People like Steve Weber are Google's worst nightmare. Last November, Weber self-published a book about how to sell used books on the Internet.

To promote it, Weber created a three-line text ad that ran on Google Inc.'s site as a sponsored link when people searched for any word, or phrase, in his book's index.

Each time a consumer clicked his ad, Weber paid Google anywhere from 50 cents to 75 cents.

Weber's marketing campaign cost about $4,000 through the end of the year. "But my conversion rate of click-thrus to actual sales was less than 2 percent," says the Falls Church, Va., resident, who also runs an online used-book store. "By my figuring, that means I spent upwards of $100 for each $20 sale."

Unable to make a living on those economics, Weber dropped the Google ads and instead started a blog about bookselling, posting as many as one or two new items a day. Soon, Weber's site was recording more than 100 first-time visitors daily, many of whom signed up to receive an e-mail version of the blog each time it was updated. Through the blog, Weber sold many more books than he did during his attempts at keyword advertising. "Ironically, most people came to my blog from

Google," Weber says. "Using Google as a free search engine to sell books was much more lucrative than paying for advertising."

Nobody would argue that Internet advertising is anything but a robust market. In 2005, Internet advertising revenues rose to an estimated $12.5 billion, a 30 percent increase over the year before, according to the Interactive Advertising Bureau and PricewaterhouseCoopers. Forrester Research Inc. projects that by 2010, the Web ad market will reach $26 billion, or 8 percent of total ad expenditures. Meanwhile, shares in Google, the only pure-play online ad company, have posted one of the most lucrative post-IPO performances in decades; the stock's price-to-earnings ratio was a stratospheric 68 just 16 months after going public.

[Data drawn from a collection]
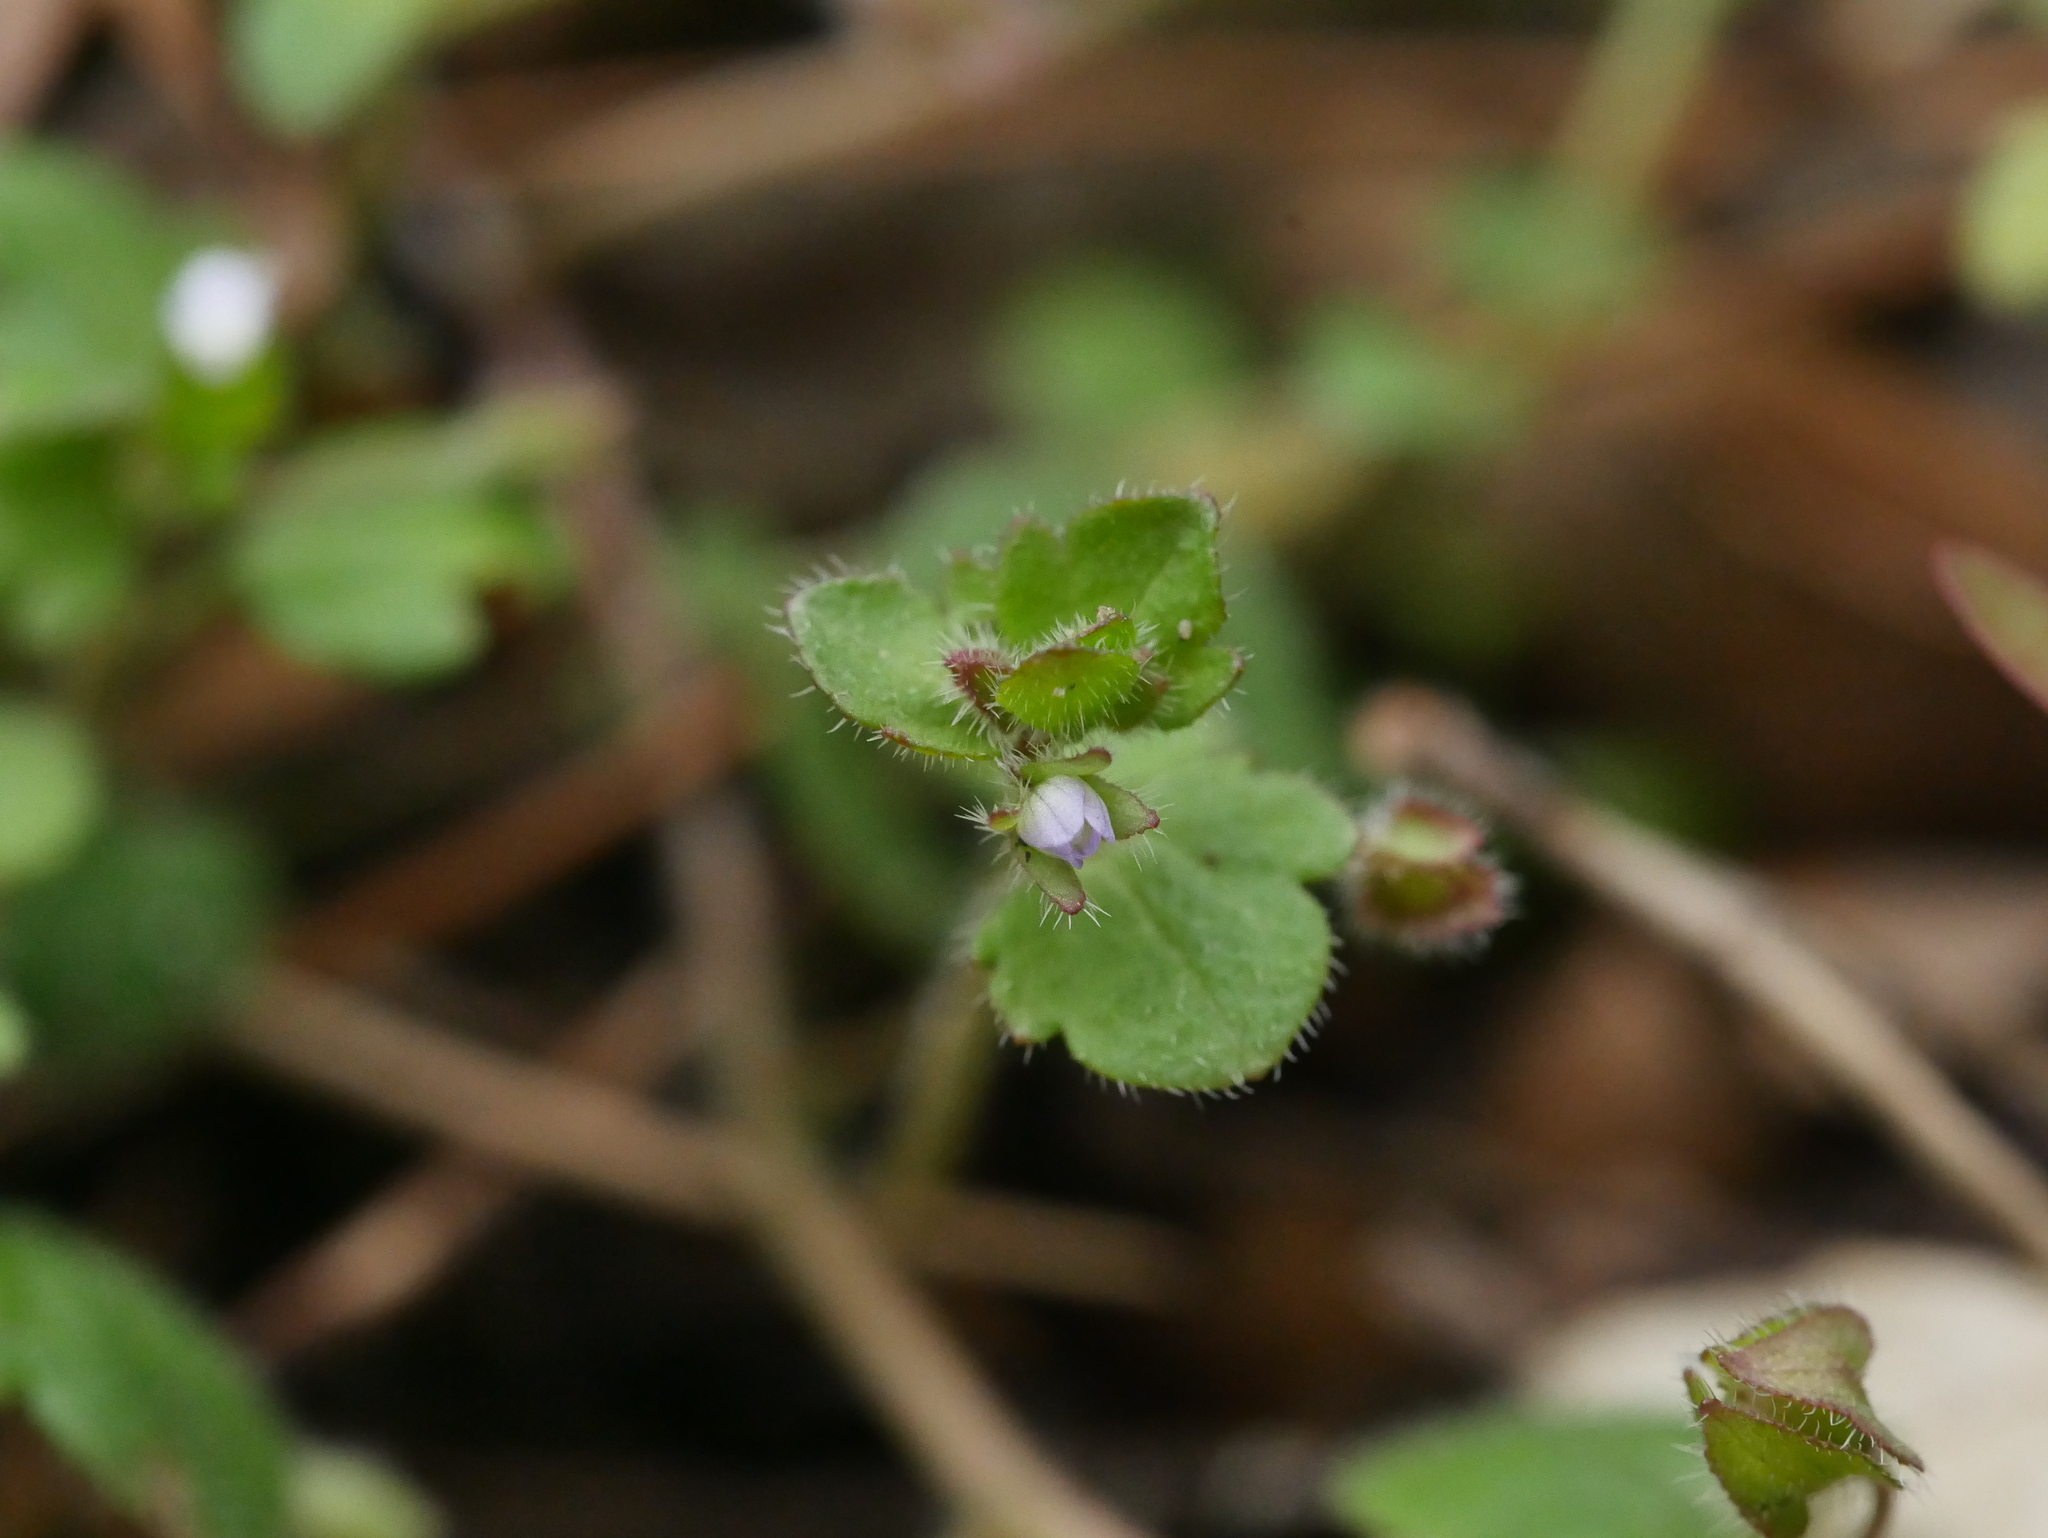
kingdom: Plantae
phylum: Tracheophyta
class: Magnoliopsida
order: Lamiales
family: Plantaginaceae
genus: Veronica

▶ Required tasks:
1. Set down the portion of the Internet advertising article that begins at the words "Nobody would argue" and stops after "after going public.".
2. Write the next part of the Internet advertising article, picking up after its last sentence.
The lines above are separate material, apart from the Internet advertising article.

▶ Task answers:
1.
Nobody would argue that Internet advertising is anything but a robust market. In 2005, Internet advertising revenues rose to an estimated $12.5 billion, a 30 percent increase over the year before, according to the Interactive Advertising Bureau and PricewaterhouseCoopers. Forrester Research Inc. projects that by 2010, the Web ad market will reach $26 billion, or 8 percent of total ad expenditures. Meanwhile, shares in Google, the only pure-play online ad company, have posted one of the most lucrative post-IPO performances in decades; the stock's price-to-earnings ratio was a stratospheric 68 just 16 months after going public.

2.
Yet, despite these results, Weber's experience reveals a dirty little secret about online advertising that many large and small companies have discovered—and that Google, Yahoo! Inc., Microsoft Corp. and any number of other online advertising outfits would prefer to keep under the radar: Response rates can still be disappointingly low. A typical search-engine ad will likely attract, at best, a mere 1 percent to 2 percent of Web surfers who see it, while the response rate for banner ads is well below that, and falling rapidly. And just a small fraction of the people who click through will actually make a purchase, according to Internet marketing experts. In other words, online advertising is about as efficient as a direct-mail campaign.

Of course, a direct-mail campaign would cost quite a bit more than keyword advertising. But the Internet was supposed to far outshine, not merely equal, traditional marketing approaches, thanks to its unique ability to target consumers based on their specific, immediate interests exposed during Web activity. That revolutionary relationship with potential customers, alone, was expected to make the Web the most lucrative marketing medium yet. Now, however, even Internet marketing partisans concede that new ways to deliver online messages and accurately identify potential customers—many of which are in development or just beginning to emerge—are desperately needed before advertisers can realize an acceptable payoff.

"We're just in the first inning of Web advertising," says Matt Moog, president and CEO of Q Interactive, a Chicago-based online ad agency that specializes in generating leads through discount coupons and promotions. "Web advertising has a long way to go before it reaches its potential and provides the sort of returns advertisers want. We have to get response rates well over 10 percent before Web marketers can claim that we're doing a good enough job."